I don’t doubt that Ed Miliband’s parents were treated kindly during the war, and I don’t doubt that they were grateful for it, or that Ed Miliband is either. But I do have a problem with his casual peddling of a wider narrative that he probably knows to be inaccurate. By implicitly juxtaposing Britain’s heroism with Germany’s fascism, Miliband perpetuated, as so many do, a simplistic and narrow version of events.
In his 1991 book, The Myth of the Blitz, historian Angus Calder outlined the various ways in which Britain’s wartime history has been mythologized. Within the academic community, the Second
World War is treated critically rather than mythically. But the same cannot be said for mainstream British society, or indeed popular history. The BBC’s pages on the Second World War have no room for any of our wartime failings, or even controversial actions: there is no mention of the bombing of Dresden, for instance, which, considering the controversy that it continues to stir today, seems baffling. Not surprisingly, there is a large section on Nazi genocide, as there should be. But our own acts of inhumanity seem to have been conveniently forgotten.

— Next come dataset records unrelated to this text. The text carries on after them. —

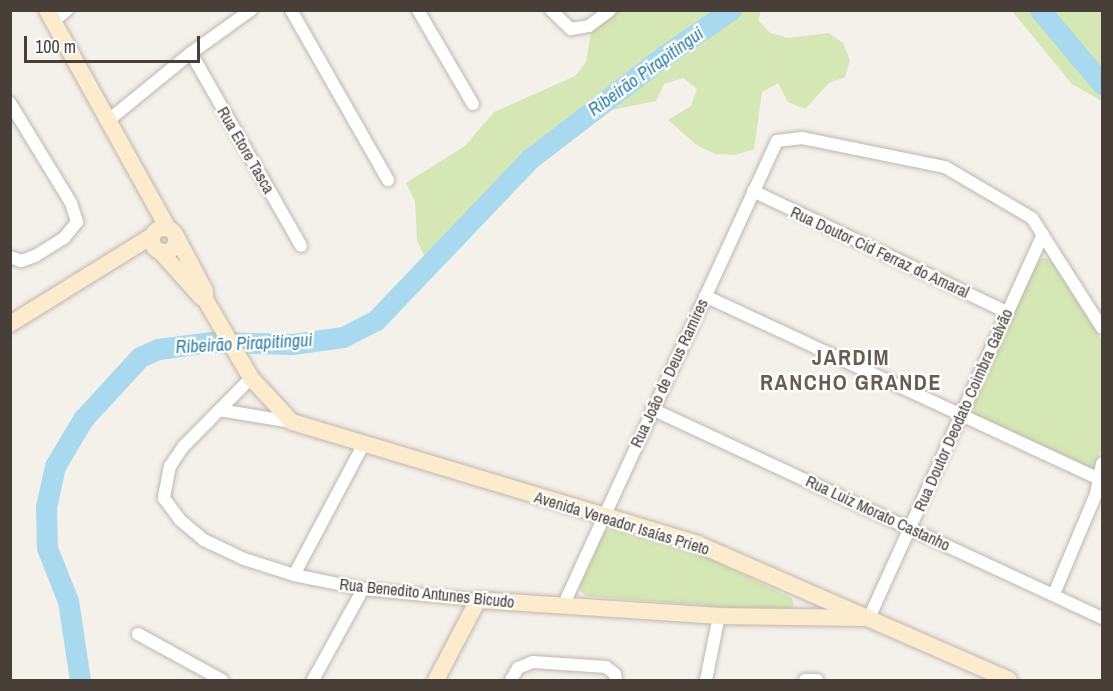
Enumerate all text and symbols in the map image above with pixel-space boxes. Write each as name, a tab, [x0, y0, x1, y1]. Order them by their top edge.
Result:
water label: Ribeirão Pirapitingui	[584, 23, 708, 121]
scale bar	[27, 24, 202, 62]
text: 100 m	[35, 34, 76, 59]
street label: Rua Etore Tasca	[213, 103, 279, 197]
street label: Rua Doutor Cid Ferraz do Amaral	[787, 202, 973, 302]
street label: Rua João de Deus Ramires	[626, 296, 712, 450]
street label: Rua Doutor Deodato Coimbra Galvão	[910, 306, 1016, 514]
water label: Ribeirão Pirapitingui	[175, 330, 313, 358]
district label: JARDIM RANCHO GRANDE	[760, 344, 942, 396]
street label: Rua Luiz Morato Castanho	[803, 471, 953, 555]
street label: Avenida Vereador Isaías Prieto	[532, 487, 712, 559]
street label: Rua Benedito Antunes Bicudo	[338, 574, 516, 612]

The bombing of Dresden was not our only uncompassionate wartime act. The traumas and misunderstandings caused by the initial bungling of the evacuation process were the result of the lamentable failures of a ‘male, military and middle class’ planning process. Catholic children, for instance, were subject to much abuse when they found themselves planted into heavily Protestant communities. Little brothers and sister were separated, and slum children had their heads shaved and in some cases dyed purple in order to treat their lice and scabies. Moreover, the Coalition government of the war spectacularly failed to intervene in Liverpool when clubs banned black people in order to secure the patronage of white American G.I.s, and the government refused to lambast America’s policy of segregating its black and white soldiers, something that was illegal in Britain. Until recently, however, I was completely unaware of these injustices committed by the British during the war.

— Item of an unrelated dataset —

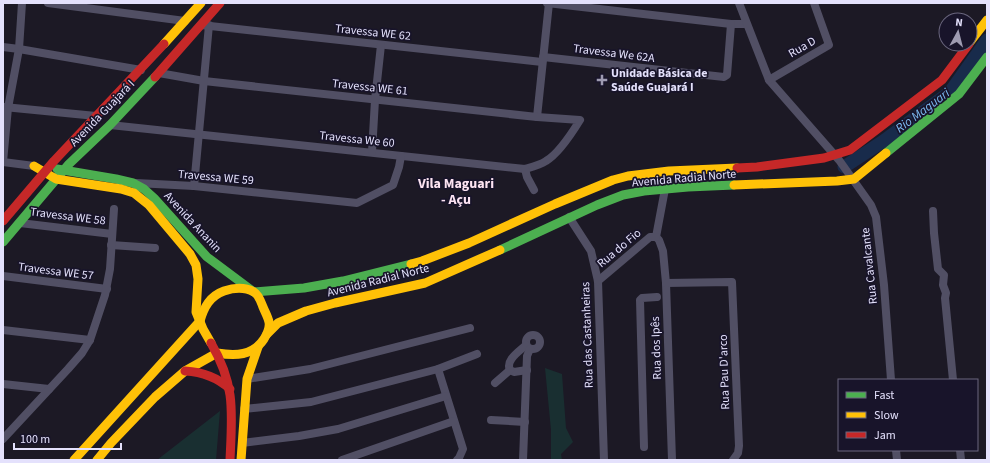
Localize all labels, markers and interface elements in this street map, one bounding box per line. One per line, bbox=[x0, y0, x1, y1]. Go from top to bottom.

While I insist that we should not overlook the genuine kindness displayed by many people to each other in shelters, voluntary canteens and hospitals, I do think it is odd that the British still cling so tightly to their ‘compassionate Britain’ war myth. We may not have had Hitler, but that does not mean we were always the good guys.

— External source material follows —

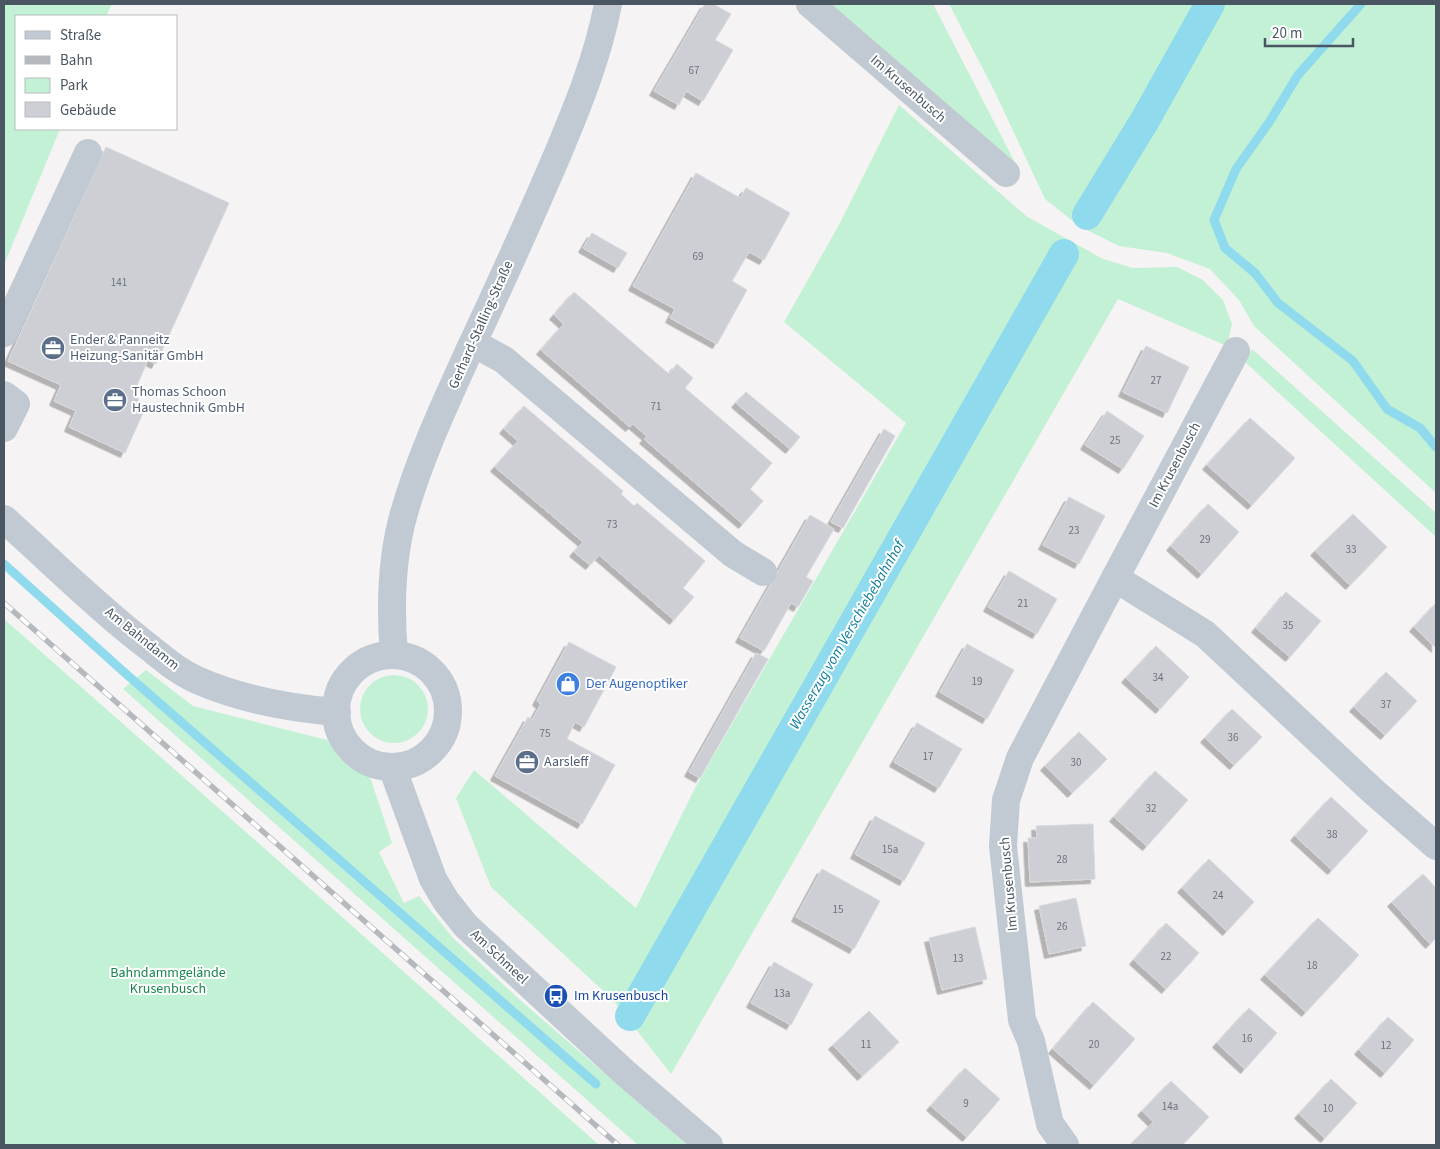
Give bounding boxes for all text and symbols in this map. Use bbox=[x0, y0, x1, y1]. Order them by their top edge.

Politicians clearly feel that it is worth their time to pray at the altar of the ‘People’s War’. The British believe it was their finest hour. But at many points, it wasn’t. It would be more than worthwhile for the population of Britain to look critically at their history and realise that, although their grandparents’ generation won the military conflict, they might have done many other things a damn sight better. Then, maybe, rid of our moral complacency, we could clap along to Ed Miliband not because we enjoy the comforting warmth of our myths, but because of his policies, which aren’t half bad.